The total net rates of FUEs versus the number of clusters are given in Fig. 6. The total net rates of FUEs increase at first and decrease with the number of clusters. We also compare the CBBAA with the average bandwidth allocation algorithm (ABAA). The ABAA outperforms the CBBAA when the number of clusters is less than 5. However, the CBBAA is much better when the number of clusters is more than 5. The FUEs cannot meet the total minimum rates when the number of clusters is 2 in both two bandwidths allocation schemes, and the total net rates of FUEs are maximal when the number of clusters is 5.

Fig. 6
figure 6

The total net rates of FUEs versus the number of clusters

The clustering results with different number of femtocells (NOF) are shown in Table 2. We give the number of clusters (NOC), the number of FUEs (NOE) in each cluster, and the fraction of bandwidth allocated (FBA) to each cluster. We see that the number of clusters is increased with the number of femtocells. Furthermore, an optimal fraction of bandwidth is allocated to each cluster. For example, the femtocells are divided into 11 clusters when the number of femtocells are 20. Although the allocated bandwidth of each cluster is small, the minimum rate constraint is satisfied and the fairness is achieved.

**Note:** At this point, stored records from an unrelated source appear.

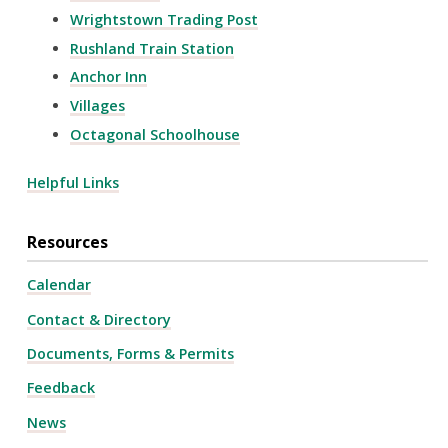
Wrightstown Trading Post
Rushland Train Station
Anchor Inn
Villages
Octagonal Schoolhouse
Helpful Links
Resources
Calendar
Contact & Directory
Documents, Forms & Permits
Feedback
News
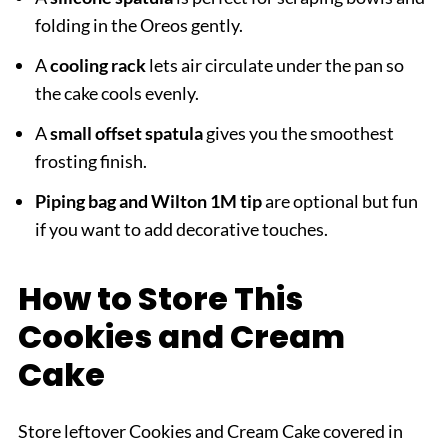
folding in the Oreos gently.
A
cooling rack
lets air circulate under the pan so
the cake cools evenly.
A
small offset spatula
gives you the smoothest
frosting finish.
Piping bag and Wilton 1M tip
are optional but fun
if you want to add decorative touches.
How to Store This
Cookies and Cream
Cake
Store leftover Cookies and Cream Cake covered in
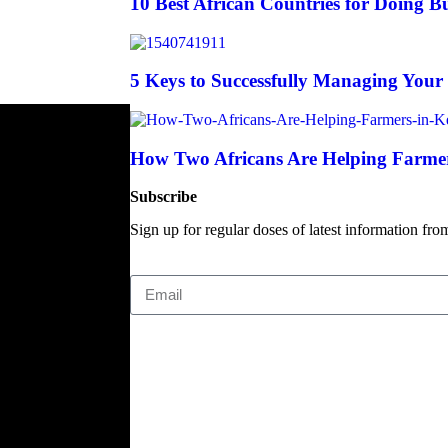
10 Best African Countries for Doing Bu
5 Keys to Successfully Managing Your
How Two Africans Are Helping Farmer
Subscribe
Sign up for regular doses of latest information fro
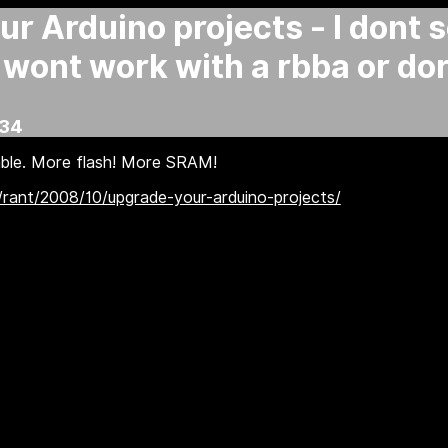
r Arduino projects - I dont 
 wont work with a rbba or do
:34
ble. More flash! More SRAM!
/rant/2008/10/upgrade-your-arduino-projects/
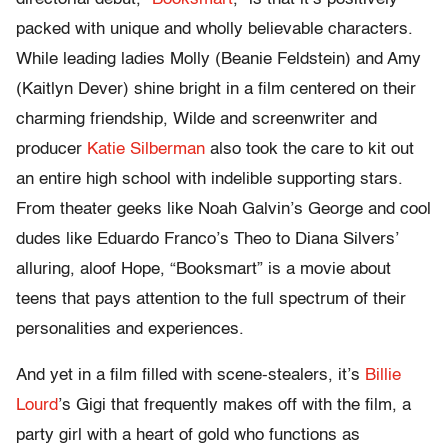
packed with unique and wholly believable characters.
While leading ladies Molly (Beanie Feldstein) and Amy
(Kaitlyn Dever) shine bright in a film centered on their
charming friendship, Wilde and screenwriter and
producer
Katie Silberman
also took the care to kit out
an entire high school with indelible supporting stars.
From theater geeks like Noah Galvin’s George and cool
dudes like Eduardo Franco’s Theo to Diana Silvers’
alluring, aloof Hope, “Booksmart” is a movie about
teens that pays attention to the full spectrum of their
personalities and experiences.
And yet in a film filled with scene-stealers, it’s
Billie
Lourd
’s Gigi that frequently makes off with the film, a
party girl with a heart of gold who functions as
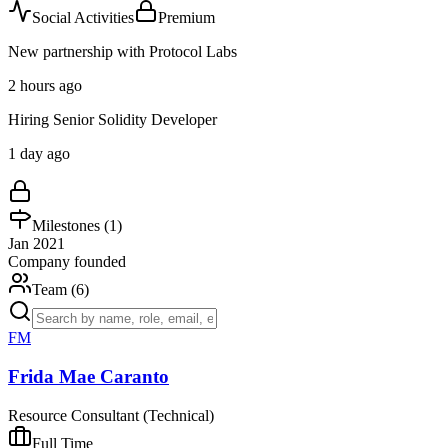
Social Activities
Premium
New partnership with Protocol Labs
2 hours ago
Hiring Senior Solidity Developer
1 day ago
Milestones (
1
)
Jan 2021
Company founded
Team (
6
)
FM
Frida Mae Caranto
Resource Consultant (Technical)
Full Time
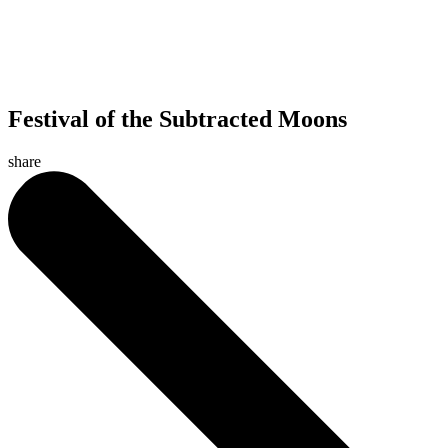
Festival of the Subtracted Moons
share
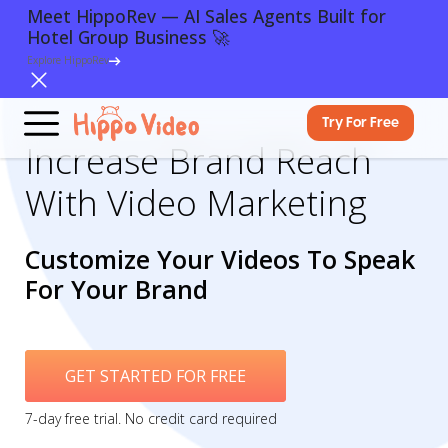
Meet HippoRev — AI Sales Agents Built for
Hotel Group Business 🚀
Explore HippoRev
Try For Free
Increase Brand Reach
With Video Marketing
Customize Your Videos To Speak
For Your Brand
GET STARTED FOR FREE
7-day free trial. No credit card required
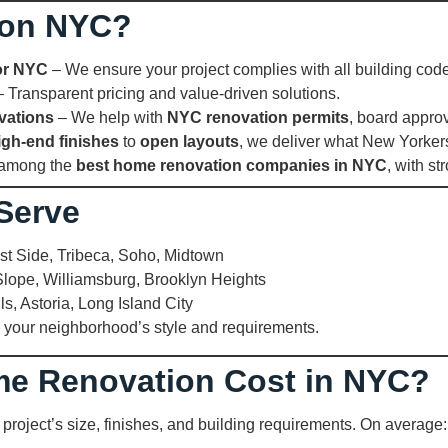
ion NYC?
or NYC
– We ensure your project complies with all building cod
 Transparent pricing and value-driven solutions.
vations
– We help with
NYC renovation permits
, board appro
igh-end finishes
to
open layouts
, we deliver what New Yorke
 among the
best home renovation companies in NYC
, with st
Serve
t Side, Tribeca, Soho, Midtown
lope, Williamsburg, Brooklyn Heights
ls, Astoria, Long Island City
 your neighborhood’s style and requirements.
e Renovation Cost in NYC?
project’s size, finishes, and building requirements. On average:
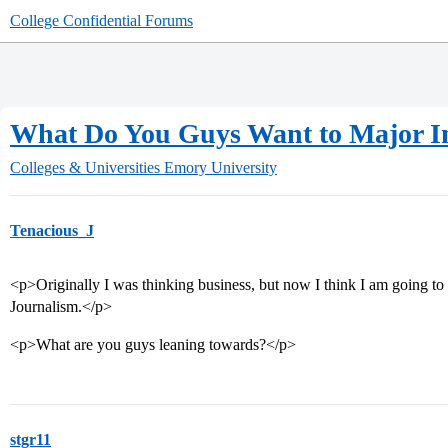
College Confidential Forums
What Do You Guys Want to Major I
Colleges & Universities
Emory University
Tenacious_J
<p>Originally I was thinking business, but now I think I am going to 
Journalism.</p>
<p>What are you guys leaning towards?</p>
stgr11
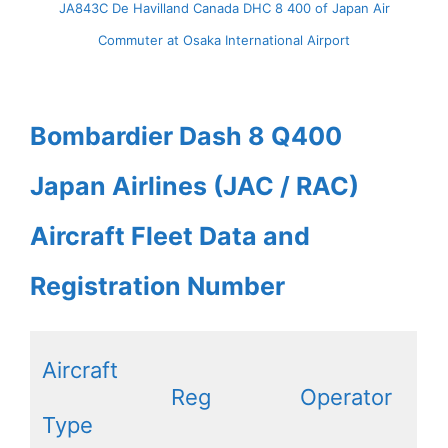
JA843C De Havilland Canada DHC 8 400 of Japan Air
Commuter at Osaka International Airport
Bombardier Dash 8 Q400
Japan Airlines (JAC / RAC)
Aircraft Fleet Data and
Registration Number
Aircraft
Reg
Operator
Type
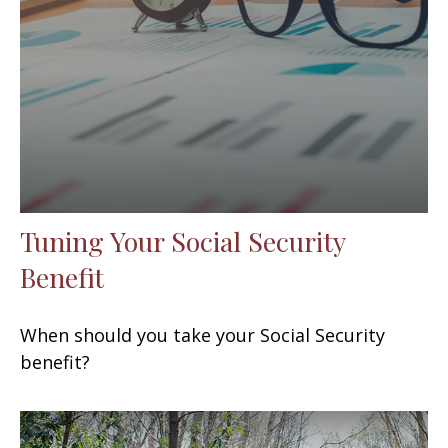
Tuning Your Social Security
Benefit
When should you take your Social Security
benefit?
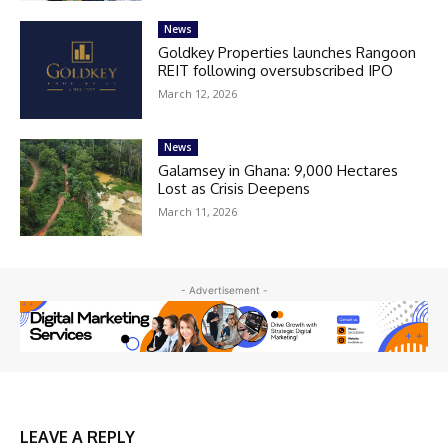
News
Goldkey Properties launches Rangoon
REIT following oversubscribed IPO
March 12, 2026
News
Galamsey in Ghana: 9,000 Hectares
Lost as Crisis Deepens
March 11, 2026
- Advertisement -
LEAVE A REPLY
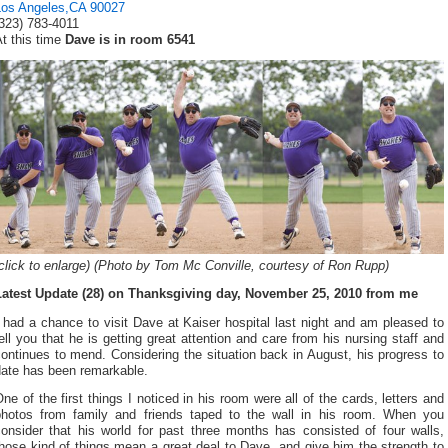
Los Angeles,CA 90027
(323) 783-4011
t this time
Dave is in room 6541
click to enlarge) (Photo by Tom Mc Conville, courtesy of Ron Rupp)
Latest Update (28) on Thanksgiving day, November 25, 2010 from me
 had a chance to visit Dave at Kaiser hospital last night and am pleased to
ell you that he is getting great attention and care from his nursing staff and
ontinues to mend. Considering the situation back in August, his progress to
date has been remarkable.
ne of the first things I noticed in his room were all of the cards, letters and
photos from family and friends taped to the wall in his room. When you
consider that his world for past three months has consisted of four walls,
hose kind of things mean a great deal to Dave, and give him the strength to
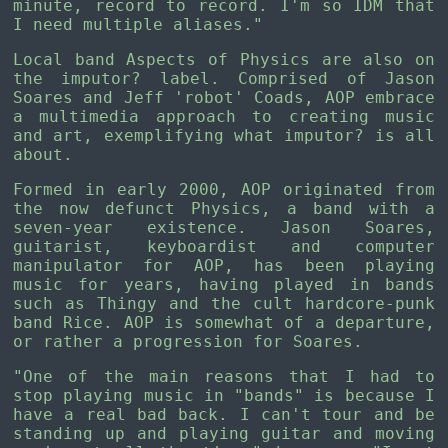
minute, record to record. I'm so IDM that
I need multiple aliases."
Local band Aspects of Physics are also on
the imputor? label. Comprised of Jason
Soares and Jeff 'robot' Coads, AOP embrace
a multimedia approach to creating music
and art, exemplifying what imputor? is all
about.
Formed in early 2000, AOP originated from
the now defunct Physics, a band with a
seven-year existence. Jason Soares,
guitarist, keyboardist and computer
manipulator for AOP, has been playing
music for years, having played in bands
such as Thingy and the cult hardcore-punk
band Rice. AOP is somewhat of a departure,
or rather a progression for Soares.
"One of the main reasons that I had to
stop playing music in "bands" is because I
have a real bad back. I can't tour and be
standing up and playing guitar and moving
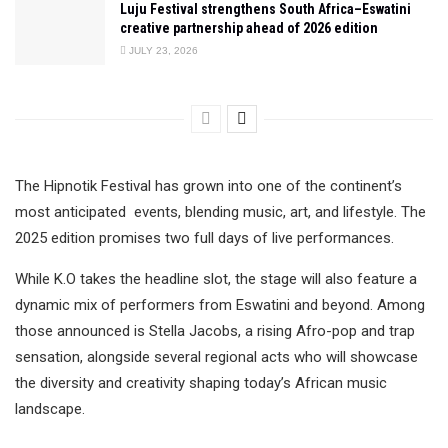
Luju Festival strengthens South Africa–Eswatini
creative partnership ahead of 2026 edition
JULY 23, 2026
The Hipnotik Festival has grown into one of the continent’s
most anticipated events, blending music, art, and lifestyle. The
2025 edition promises two full days of live performances.
While K.O takes the headline slot, the stage will also feature a
dynamic mix of performers from Eswatini and beyond. Among
those announced is Stella Jacobs, a rising Afro-pop and trap
sensation, alongside several regional acts who will showcase
the diversity and creativity shaping today’s African music
landscape.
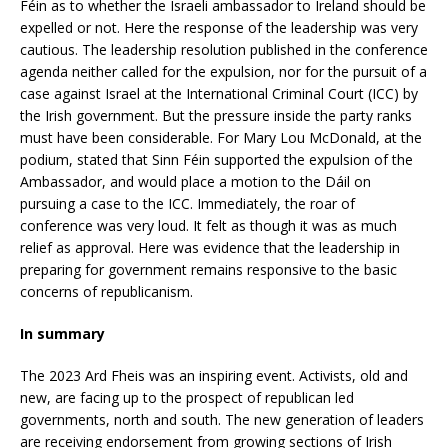
Féin as to whether the Israeli ambassador to Ireland should be
expelled or not. Here the response of the leadership was very
cautious. The leadership resolution published in the conference
agenda neither called for the expulsion, nor for the pursuit of a
case against Israel at the International Criminal Court (ICC) by
the Irish government. But the pressure inside the party ranks
must have been considerable. For Mary Lou McDonald, at the
podium, stated that Sinn Féin supported the expulsion of the
Ambassador, and would place a motion to the Dáil on
pursuing a case to the ICC. Immediately, the roar of
conference was very loud. It felt as though it was as much
relief as approval. Here was evidence that the leadership in
preparing for government remains responsive to the basic
concerns of republicanism.
In summary
The 2023 Ard Fheis was an inspiring event. Activists, old and
new, are facing up to the prospect of republican led
governments, north and south. The new generation of leaders
are receiving endorsement from growing sections of Irish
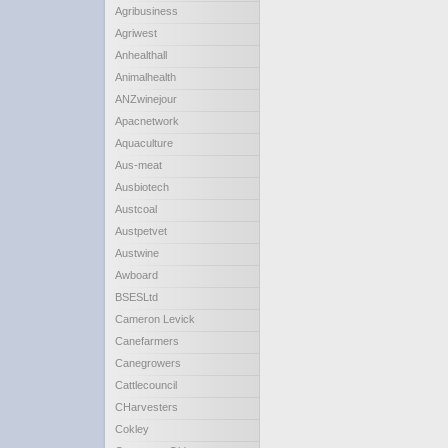
Agribusiness
Agriwest
Anhealthall
Animalhealth
ANZwinejour
Apacnetwork
Aquaculture
Aus-meat
Ausbiotech
Austcoal
Austpetvet
Austwine
Awboard
BSESLtd
Cameron Levick
Canefarmers
Canegrowers
Cattlecouncil
CHarvesters
Cokley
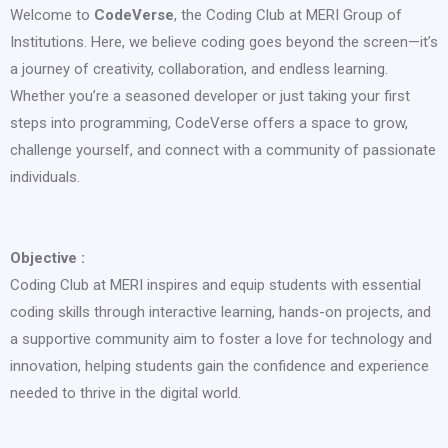
Welcome to
CodeVerse
, the Coding Club at MERI Group of
Institutions. Here, we believe coding goes beyond the screen—it’s
a journey of creativity, collaboration, and endless learning.
Whether you’re a seasoned developer or just taking your first
steps into programming, CodeVerse offers a space to grow,
challenge yourself, and connect with a community of passionate
individuals.
Objective :
Coding Club at MERI inspires and equip students with essential
coding skills through interactive learning, hands-on projects, and
a supportive community aim to foster a love for technology and
innovation, helping students gain the confidence and experience
needed to thrive in the digital world.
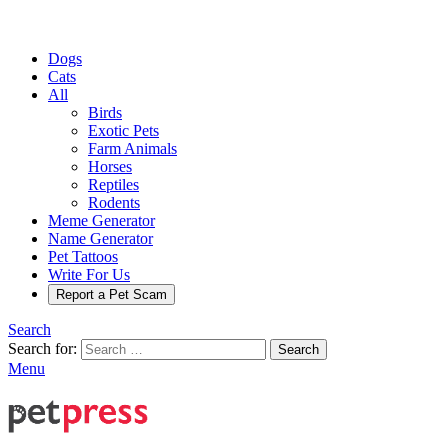
Dogs
Cats
All
Birds
Exotic Pets
Farm Animals
Horses
Reptiles
Rodents
Meme Generator
Name Generator
Pet Tattoos
Write For Us
Report a Pet Scam
Search
Search for:
Search
Menu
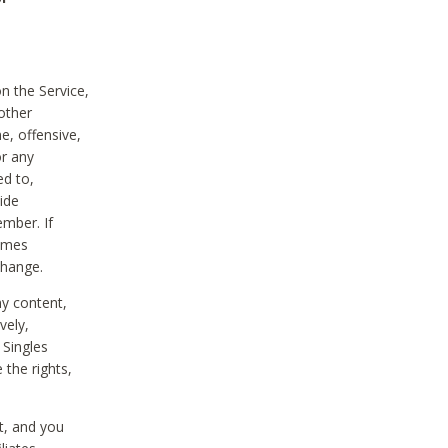
on the Service,
other
e, offensive,
or any
ed to,
vide
ember. If
comes
change.
ny content,
vely,
 Singles
 the rights,
t, and you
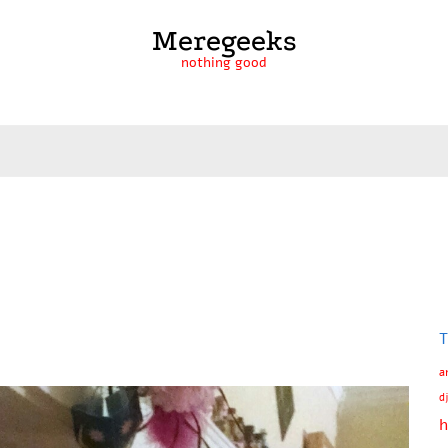
Meregeeks
nothing good
T
a
d
h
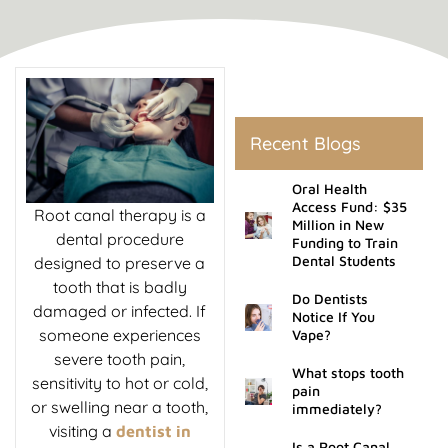
rds
al Treatment
 Veneers
Recent Blogs
l Therapy
Oral Health
Access Fund: $35
Root canal therapy is a
Million in New
dental procedure
tening
Funding to Train
Dental Students
designed to preserve a
tooth that is badly
tment
Do Dentists
damaged or infected. If
Notice If You
someone experiences
Vape?
ractions
severe tooth pain,
What stops tooth
sensitivity to hot or cold,
pain
or swelling near a tooth,
immediately?
visiting a
dentist in
Is a Root Canal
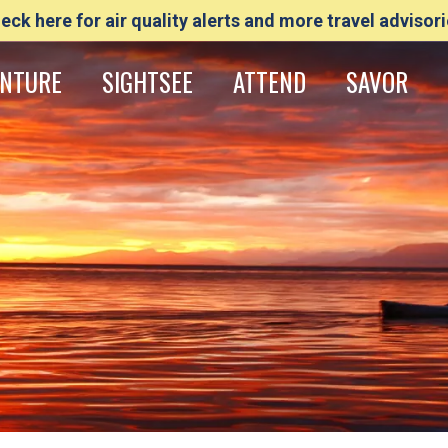
eck here for air quality alerts and more travel advisori
NTURE
SIGHTSEE
ATTEND
SAVOR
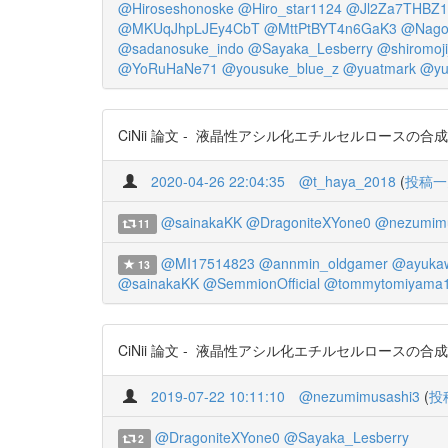
@Hiroseshonoske
@Hiro_star1124
@Jl2Za7THBZ1
@MKUqJhpLJEy4CbT
@MttPtBYT4n6GaK3
@Nago
@sadanosuke_indo
@Sayaka_Lesberry
@shiromoji
@YoRuHaNe71
@yousuke_blue_z
@yuatmark
@yu
CiNii 論文 - 液晶性アシル化エチルセルロースの合成とキ
2020-04-26 22:04:35
@t_haya_2018
(
投稿一
@sainakaKK
@DragoniteXYone0
@nezumimu
11
@MI17514823
@annmin_oldgamer
@ayuka
13
@sainakaKK
@SemmionOfficial
@tommytomiyama
CiNii 論文 - 液晶性アシル化エチルセルロースの合成とキャラ
2019-07-22 10:11:10
@nezumimusashi3
(
投
@DragoniteXYone0
@Sayaka_Lesberry
2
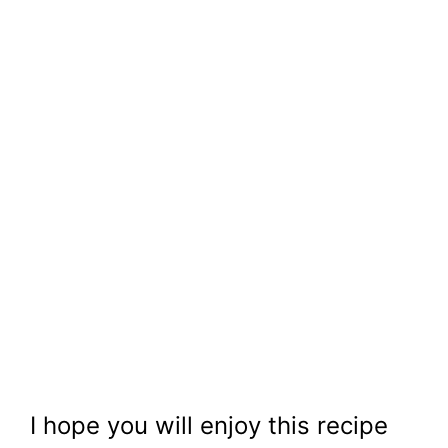
I hope you will enjoy this recipe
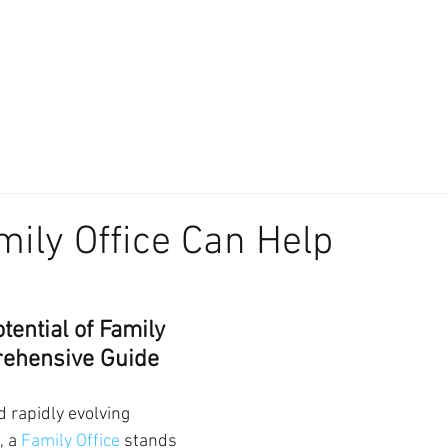
About
Our Difference
The Artisan
We Place Your Family First
®
ily Office Can Help
tential of Family 
rehensive Guide
 rapidly evolving 
 a 
Family Office
 stands 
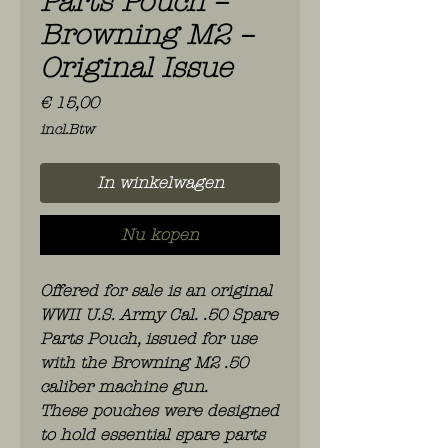
Parts Pouch –
Browning M2 –
Original Issue
Prijs
€ 15,00
incl.Btw
In winkelwagen
Nu kopen
Offered for sale is an original
WWII U.S. Army Cal. .50 Spare
Parts Pouch, issued for use
with the Browning M2 .50
caliber machine gun.
These pouches were designed
to hold essential spare parts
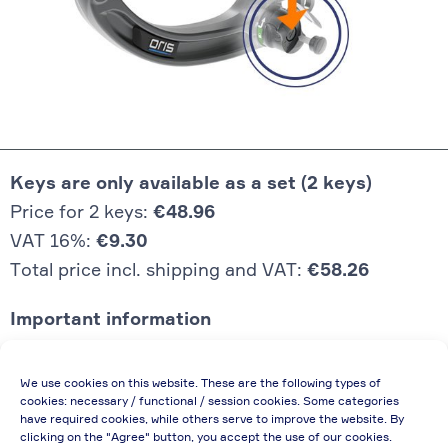
Keys are only available as a set (2 keys)
Price for 2 keys:
€48.96
VAT 16%:
€9.30
Total price incl. shipping and VAT:
€58.26
Important information
Price quoted also applies to commercial
We use cookies on this website. These are the following types of
enterprises (net price, without discount)
cookies: necessary / functional / session cookies. Some categories
have required cookies, while others serve to improve the website. By
In case of re-issue of an invoice, due to
clicking on the "Agree" button, you accept the use of our cookies.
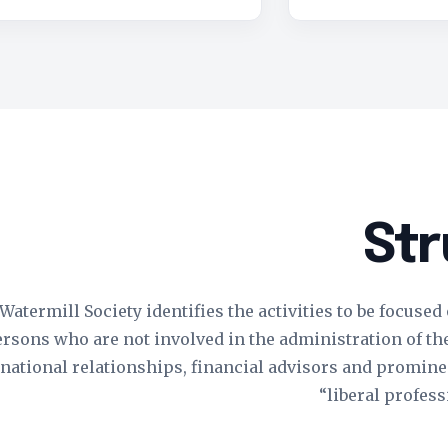
Str
atermill Society identifies the activities to be focused
sons who are not involved in the administration of the S
rnational relationships, financial advisors and prominen
“liberal profess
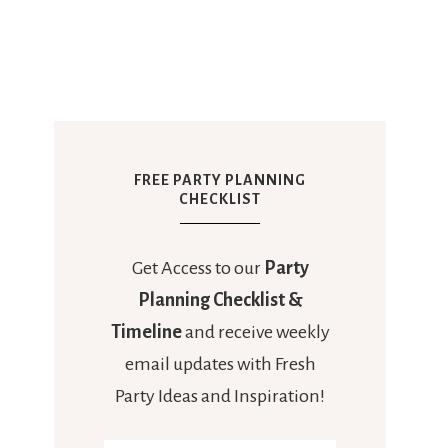
FREE PARTY PLANNING
CHECKLIST
Get Access to our
Party
Planning Checklist &
Timeline
and receive weekly
email updates with Fresh
Party Ideas and Inspiration!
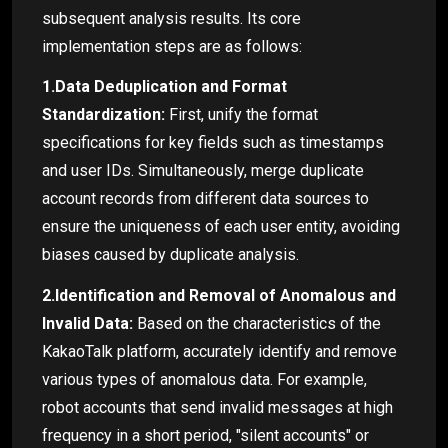
subsequent analysis results. Its core
implementation steps are as follows:
1.Data Deduplication and Format
Standardization:
First, unify the format
specifications for key fields such as timestamps
and user IDs. Simultaneously, merge duplicate
account records from different data sources to
ensure the uniqueness of each user entity, avoiding
biases caused by duplicate analysis.
2.Identification and Removal of Anomalous and
Invalid Data:
Based on the characteristics of the
KakaoTalk platform, accurately identify and remove
various types of anomalous data. For example,
robot accounts that send invalid messages at high
frequency in a short period, "silent accounts" or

Table 2 The clustering results

Conclusion

In this paper, we study the inter-femtocell interference management problem when femtocells are densely deployed. We propose a cluster-based bandwidth allocation algorithm. Specifically, we construct the weighted interference graph and divide the femtocells into clusters. Then, the bandwidth is allocated to the clusters based on NBS. Simulation results show that the cluster-based bandwidth allocation can reduce the inter-femtocell interference and meet the minimum rate constraint of each cluster.